Thousands of Haitians find 'Mexican dream' near US border
Jose Luis Millan found a new crop of star employees at an upscale Tijuana car wash where customers cross the border from the United States to pay up to US$950 to have their prized possessions steamed and scrubbed for hours.
They're never late, always hustle and come in on days off to learn new skills, traits that he says make them a model for their Mexican counterparts.
They are among several thousand Haitians who came to Mexico's northwest corner hoping to cross the border before the US abruptly closed its doors last year. The Mexican government has welcomed them with a visa programme that helps them fill the need for labour in Tijuana's growing economy.
In a country whose population is one per cent black, Tijuana's Haitians stand out. They share tight living quarters, sending much of their meagre wages to support family in Haiti. Haitians earn far less than they would in the United States, but enough to forsake the risk of getting deported by heading north.
"It's the Mexican dream for many of them, a sense that they belong," Millan said. "Mexico has given them opportunity. Mexico has opened up and let them achieve their dreams."
The Haitians took an accidental route from their impoverished Caribbean homeland to Tijuana, a city of about two million that borders San Diego and also has large pockets of Chinese and Korean immigrants.
Brazil and its neighbours took in the Haitians after that country's 2010 earthquake. As construction jobs for the 2016 Summer Olympics ended and Brazil descended into political turmoil, they crossed 10 countries by plane, boat, bus and on foot to San Diego, where US authorities let them in on humanitarian grounds.
Then President Barack Obama shifted course in September and started deporting Haitian arrivals.
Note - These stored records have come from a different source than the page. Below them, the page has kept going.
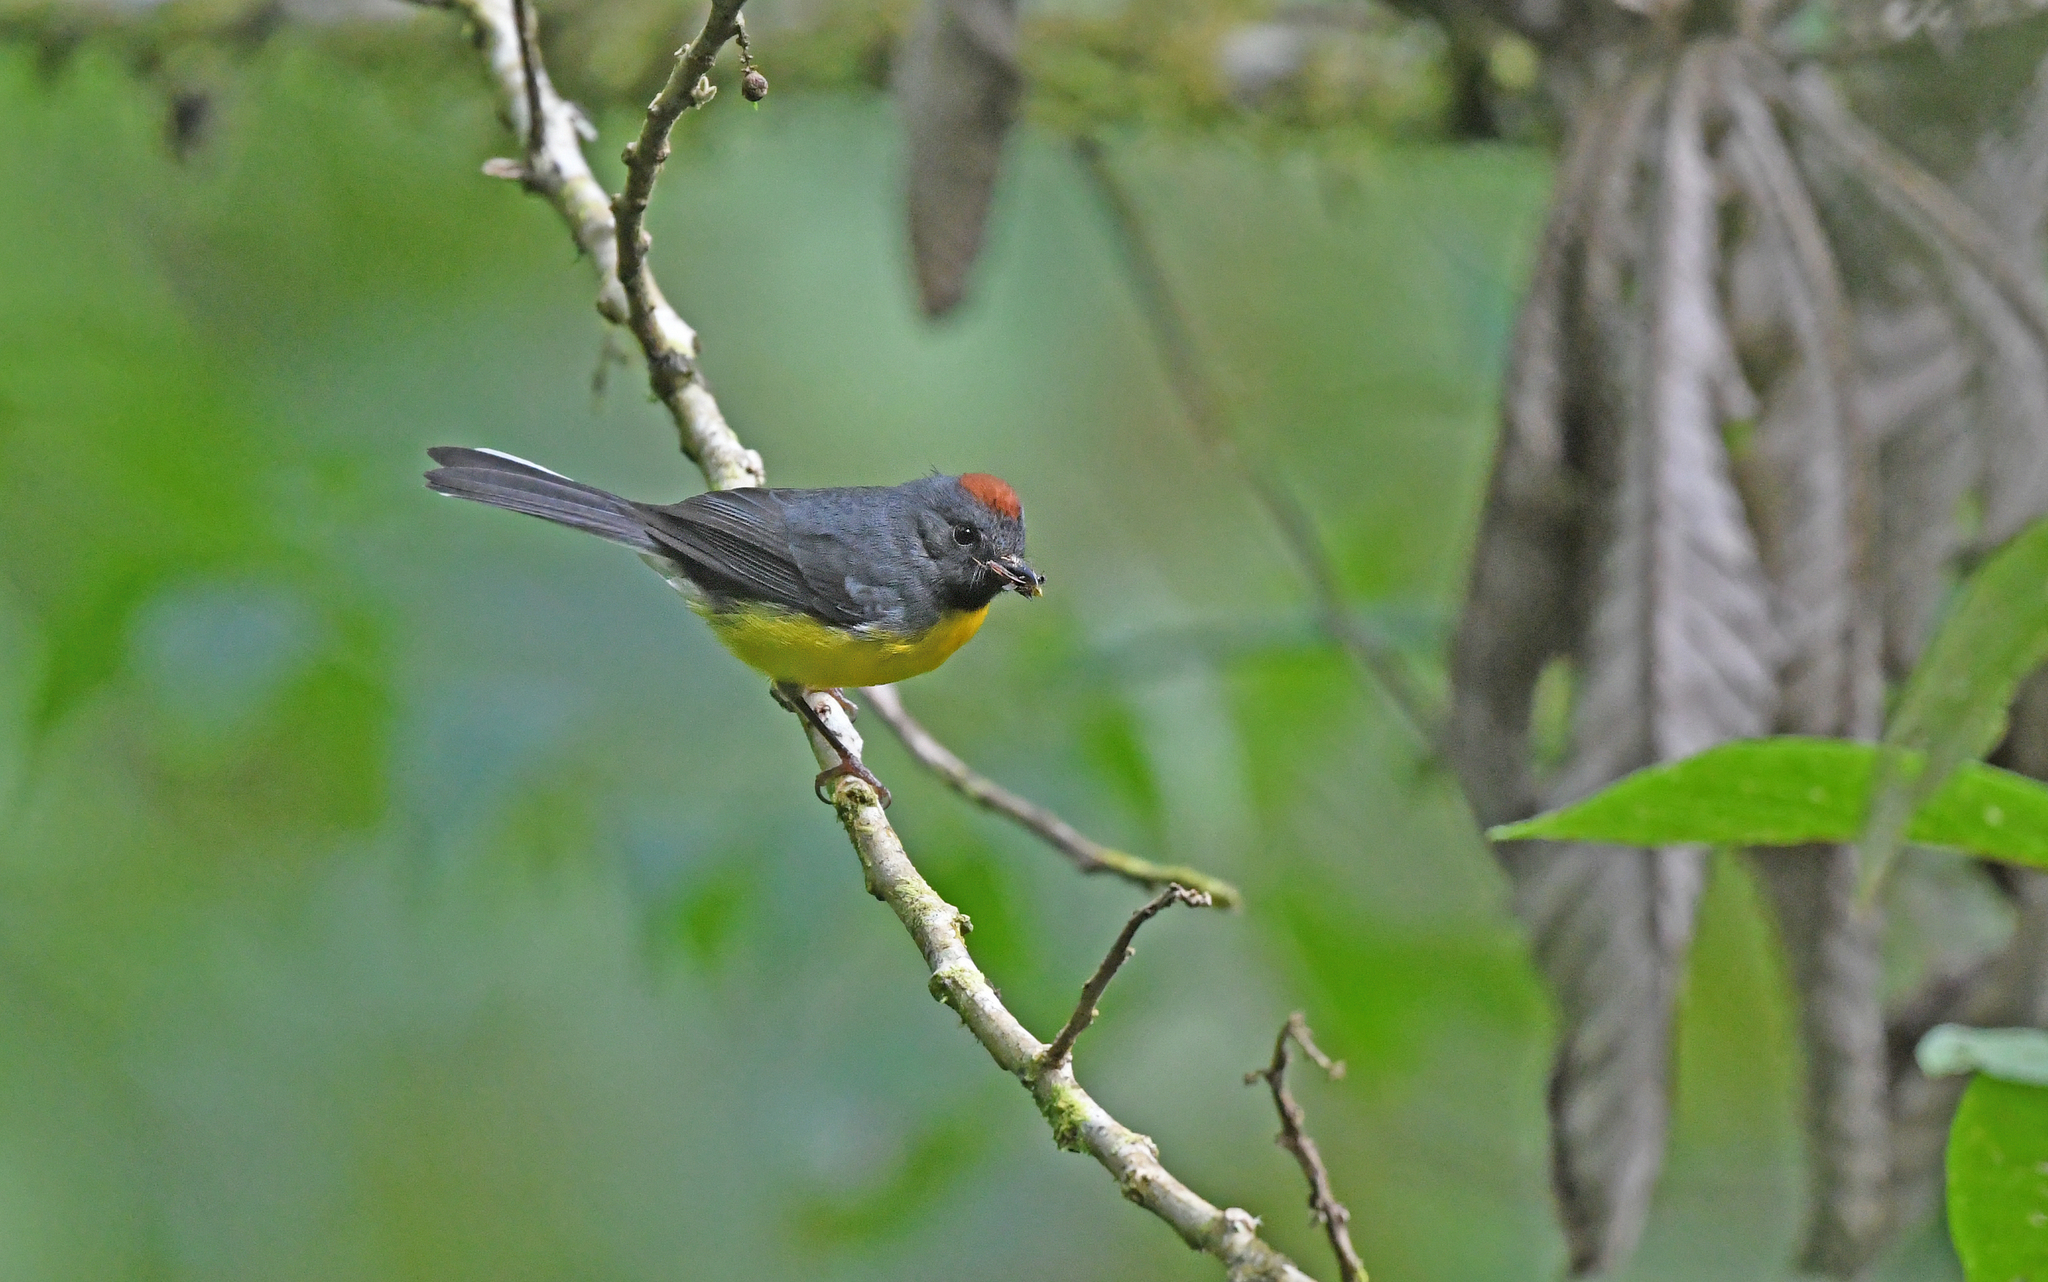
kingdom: Animalia
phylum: Chordata
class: Aves
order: Passeriformes
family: Parulidae
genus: Myioborus
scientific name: Myioborus miniatus
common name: Slate-throated redstart
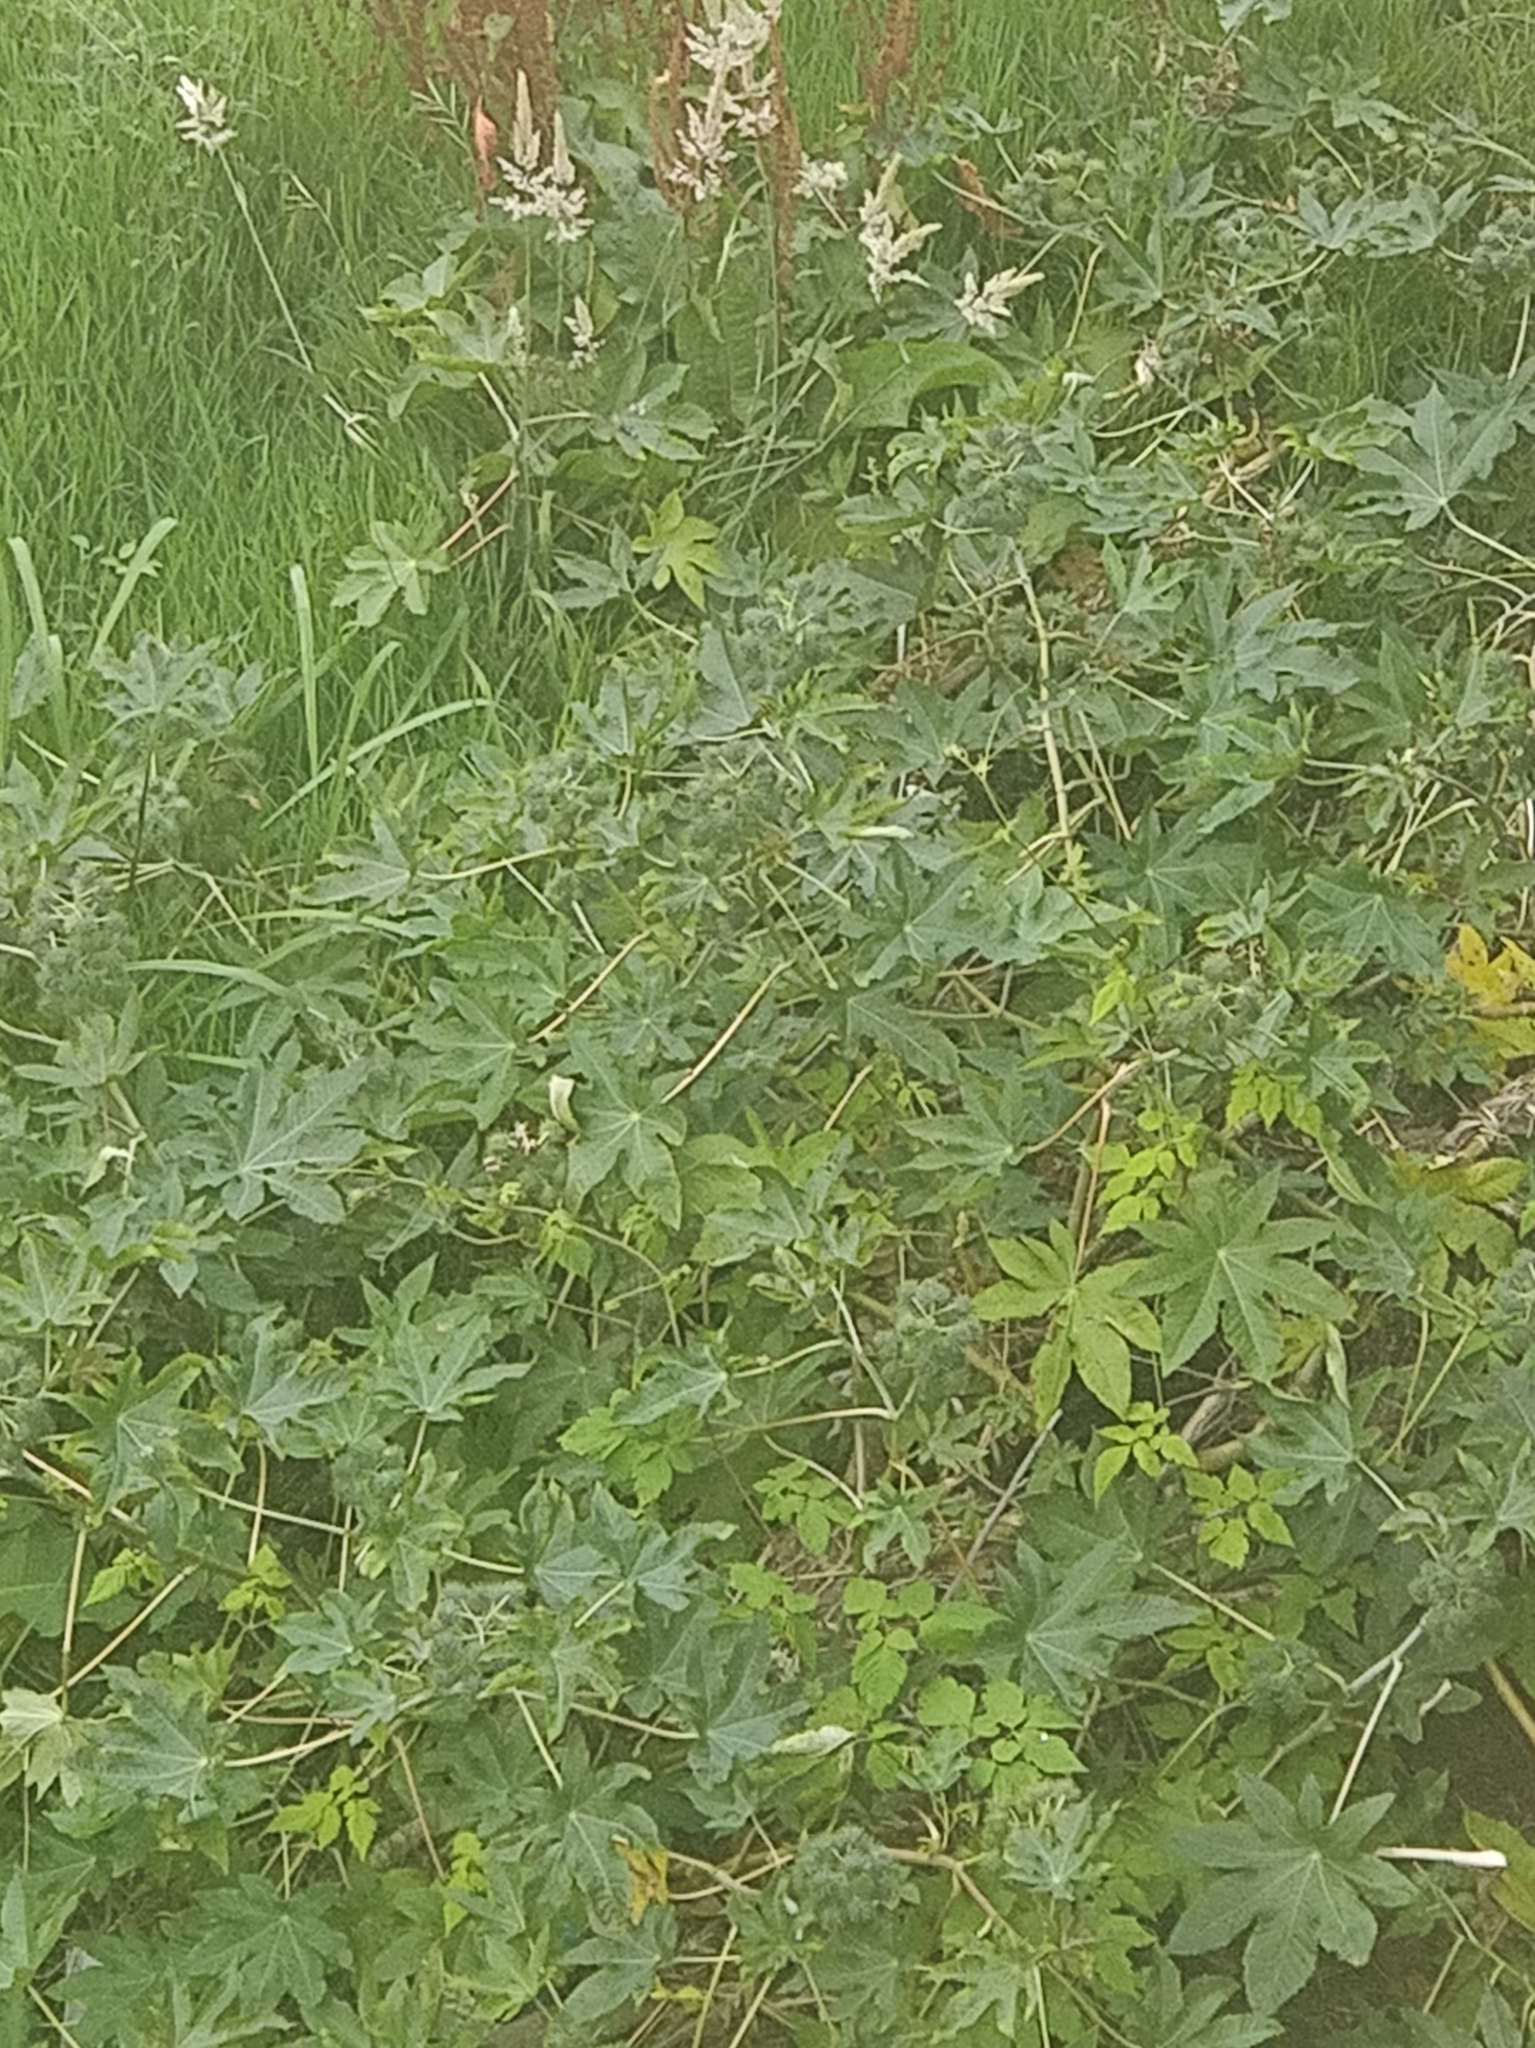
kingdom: Plantae
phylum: Tracheophyta
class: Magnoliopsida
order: Malpighiales
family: Euphorbiaceae
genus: Ricinus
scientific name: Ricinus communis
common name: Castor-oil-plant
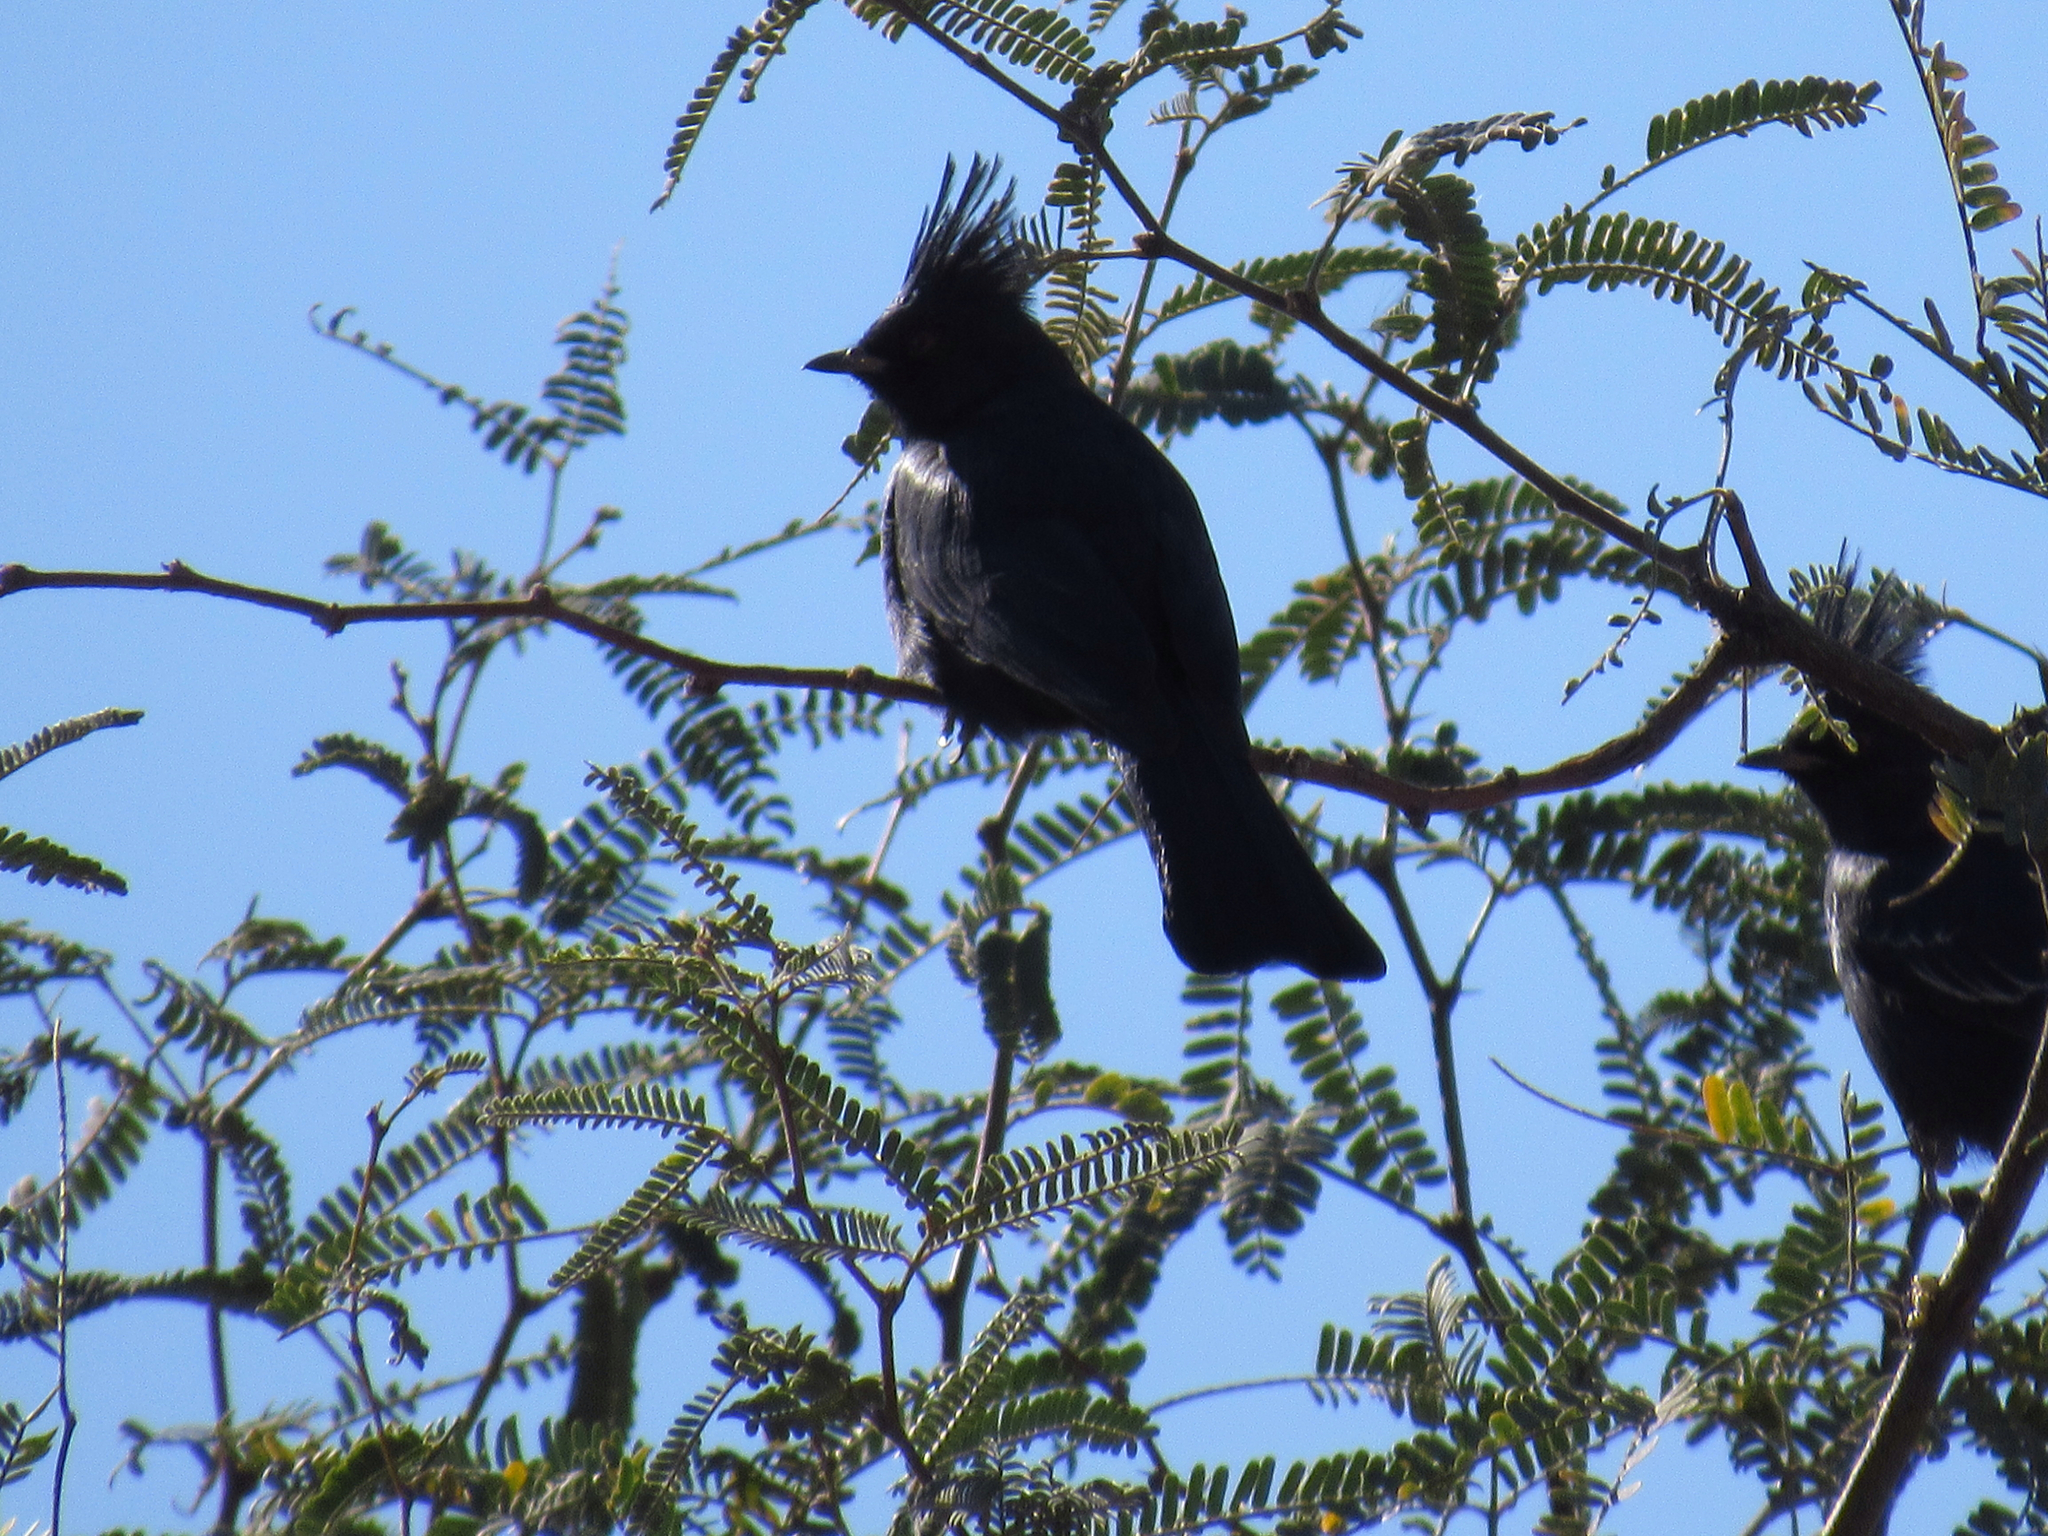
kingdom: Animalia
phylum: Chordata
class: Aves
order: Passeriformes
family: Ptilogonatidae
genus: Phainopepla
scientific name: Phainopepla nitens
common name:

Many decided to call Mexico home.
After struggling as a schoolteacher in Haiti, Abelson Etienne moved to Brazil in 2014 to work at a factory that made cable for lighting products. He arrived in Tijuana in December after a harrowing journey with his wife who, despite the US policy shift, was allowed in on humanitarian grounds, presumably because she was seven months' pregnant.
Etienne, a 27-year-old who studied chemistry in college in Haiti, settled into a routine of six-day weeks and three double shifts, earning him 1,900 pesos (a little over US$100), mostly for his wife in New York City and the infant son he hasn't seen.
"There's so much work in Tijuana," he said while a pot of fish stew with mangoes and tomatoes simmered on an electric burner in the two-room apartment that he rents with three other Haitians. "I've been treated very well in Mexico."
The Mexican government is giving Haitians one-year, renewable visas that allow them to work but not bring family. Rodulfo Figueroa, the region's top immigration official, says Mexico is practising what it asks of the US and other countries.
"We believe that there's a humanitarian case to be made for these people to find better lives in Mexico," said Figueroa, the National Migration Institute's delegate in Baja California state, which includes Tijuana. "Our policy is to have the Haitian population do what they need to do to have status in Mexico."
The new arrivals, currently numbering around 3,000, are manageable in a country of 122 million. Central Americans, who come illegally in much larger numbers, are typically deported, although Mexico is granting asylum more often.
Rodin St Surin, 36, is among hundreds of Haitians who found work at Tijuana's export-oriented factories. CCL Industries Inc, a Toronto-based company that makes Avery office products for retailers including Staples, Wal-Mart, Target and others, needed help after moving manufacturing from Meridian, Mississippi, last year.
The plant hired St Surin and 15 other Haitians in May for its workforce of 1,700 during peak back-to-school season. They inspected and packaged binders at the back of a giant, spotless floor where machines also churn out labels, folders and markers around the clock.
"I'm very comfortable with these people," said Mario Aguirre, the plant's operations director and a 43-year industry veteran. "They have given us very good results. They don't miss work, they always arrive on time. We'd like to see the same attitude in everyone."
The factory offered 1,500 pesos (about US$85) for a six-day week, with health coverage, paid vacation and a free shuttle to work. St Surin, who left Brazil with hopes of joining a cousin in Miami, sends earnings to a caretaker for his three children in Haiti, who he hopes to bring to Tijuana.
"Mexico could become my home," he said outside a crowded, graffiti-covered building where a nun allows about 50 Haitians to live rent-free.